+++ Document section

So, what can we glean from these findings, and how can organisations unlock the full potential of learning to drive employee engagement and productivity?

Reimagine L&D Priorities:

There’s a clear need for organisations to reassess their L&D priorities. While AI skills might not be the top priority for many leaders, they must consider the evolving nature of work. AI, automation, and digital transformation are shaping the future of industries. Recent University of Pennsylvania research suggests that up to 49% of workers could have half or more of their tasks exposed to large language models. Equipping employees with the right skills needed to adapt and thrive in this changing landscape should be a business priority.

For example, recognising that a working knowledge of generative AI is becoming increasingly important for all workers – not just those in front-facing technology roles – we recently launched the entry-level Generative AI for Everyone course. This offers employees the opportunity to understand and apply fundamental Generative AI principles in as few as six hours, offered by DeepLearning.AI leader and Coursera co-founder Andrew Ng.

Adapt Your L&D Model:

The UK’s unique perspective on AI, technology, and digital skills investment offers a valuable example for organisations worldwide, underscoring the importance of staying ahead in a tech-driven world. While this perspective helps to reiterate the increasing premium that should be placed upon AI skills, companies should also weave in the specific needs and opportunities in their regions and industries when setting L&D priorities. A fit-for-purpose L&D strategy requires more than just AI skills! Providing customised course combinations can ensure that your employees receive optimised access to the skills they need to excel in their work.

For example, to ensure that their employees were optimally prepared to tap into the latest technologies, minds, and medical advances to rethink medicine and improve lives, Sanofi sought to offer an L&D program that combined urgently-needed technical skills with leadership and time management skills.

++++++
+++ Data shown

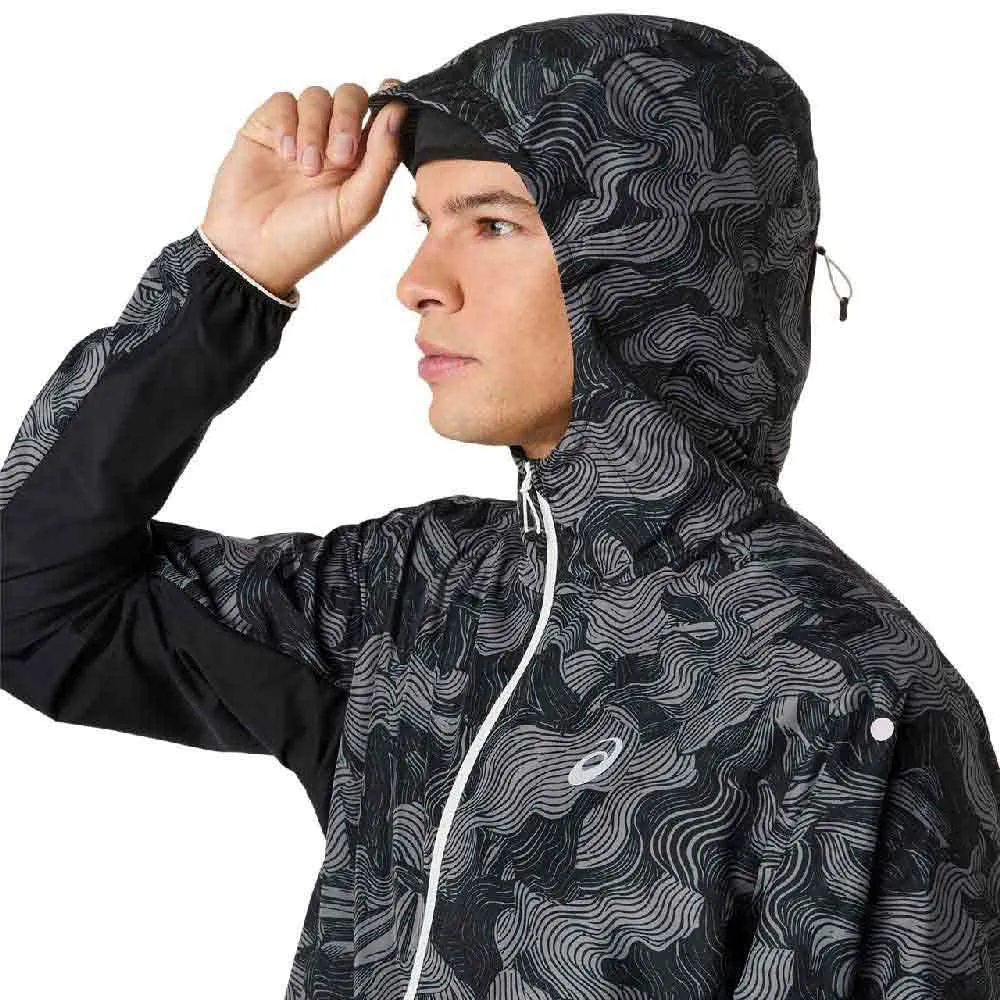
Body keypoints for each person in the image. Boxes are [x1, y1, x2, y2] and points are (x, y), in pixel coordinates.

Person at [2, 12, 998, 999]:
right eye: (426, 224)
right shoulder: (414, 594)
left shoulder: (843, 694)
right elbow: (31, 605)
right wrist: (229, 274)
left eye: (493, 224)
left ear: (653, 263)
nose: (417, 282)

++++++
+++ Data shown

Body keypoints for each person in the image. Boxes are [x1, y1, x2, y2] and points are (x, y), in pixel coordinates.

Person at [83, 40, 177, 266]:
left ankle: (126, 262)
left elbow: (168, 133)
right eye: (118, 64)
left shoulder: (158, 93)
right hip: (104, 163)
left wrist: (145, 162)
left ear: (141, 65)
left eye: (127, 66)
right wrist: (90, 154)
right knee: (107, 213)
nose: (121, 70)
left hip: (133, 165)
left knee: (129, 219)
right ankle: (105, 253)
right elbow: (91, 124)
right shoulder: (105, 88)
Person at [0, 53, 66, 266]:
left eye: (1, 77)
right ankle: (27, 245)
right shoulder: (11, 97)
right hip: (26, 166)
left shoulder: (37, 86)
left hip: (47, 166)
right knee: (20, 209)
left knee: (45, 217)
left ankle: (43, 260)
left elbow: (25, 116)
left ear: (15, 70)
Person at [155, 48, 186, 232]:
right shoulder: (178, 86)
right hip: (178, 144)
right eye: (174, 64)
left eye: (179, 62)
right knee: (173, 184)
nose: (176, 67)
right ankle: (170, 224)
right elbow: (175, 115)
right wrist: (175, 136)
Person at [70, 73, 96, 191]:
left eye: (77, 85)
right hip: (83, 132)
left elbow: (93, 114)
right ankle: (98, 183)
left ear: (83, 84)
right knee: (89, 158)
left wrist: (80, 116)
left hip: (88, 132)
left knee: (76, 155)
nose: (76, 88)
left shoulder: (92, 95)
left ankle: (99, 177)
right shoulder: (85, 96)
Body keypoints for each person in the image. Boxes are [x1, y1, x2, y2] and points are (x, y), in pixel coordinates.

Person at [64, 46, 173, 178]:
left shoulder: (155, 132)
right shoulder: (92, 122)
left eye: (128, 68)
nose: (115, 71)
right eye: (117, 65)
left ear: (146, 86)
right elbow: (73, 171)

++++++

• Prompt 1:
According to the passage on learning and development priorities, what share of workers could have half or more of their tasks exposed to large language models?
• Prompt 2:
Return the part of the passage on learning and development priorities starting at "So, what can" and ending at "a business priority.".
• Prompt 3:
Condense the paragraph of the learning and development passage that opens with "The UK’s unique perspective on AI" into a shorter version that keeps its main facts.

• Exercise solution 1:
Up to 49% of workers.

• Exercise solution 2:
So, what can we glean from these findings, and how can organisations unlock the full potential of learning to drive employee engagement and productivity?

Reimagine L&D Priorities:

There’s a clear need for organisations to reassess their L&D priorities. While AI skills might not be the top priority for many leaders, they must consider the evolving nature of work. AI, automation, and digital transformation are shaping the future of industries. Recent University of Pennsylvania research suggests that up to 49% of workers could have half or more of their tasks exposed to large language models. Equipping employees with the right skills needed to adapt and thrive in this changing landscape should be a business priority.

• Exercise solution 3:
The UK's view on AI, technology and digital skills investment is a useful example for organizations worldwide and highlights the growing value of AI skills. When setting L&D priorities, however, companies should also account for the specific needs and opportunities of their regions and industries, because a fit-for-purpose strategy requires more than AI skills. Customized course combinations can give employees optimized access to the skills they need to excel.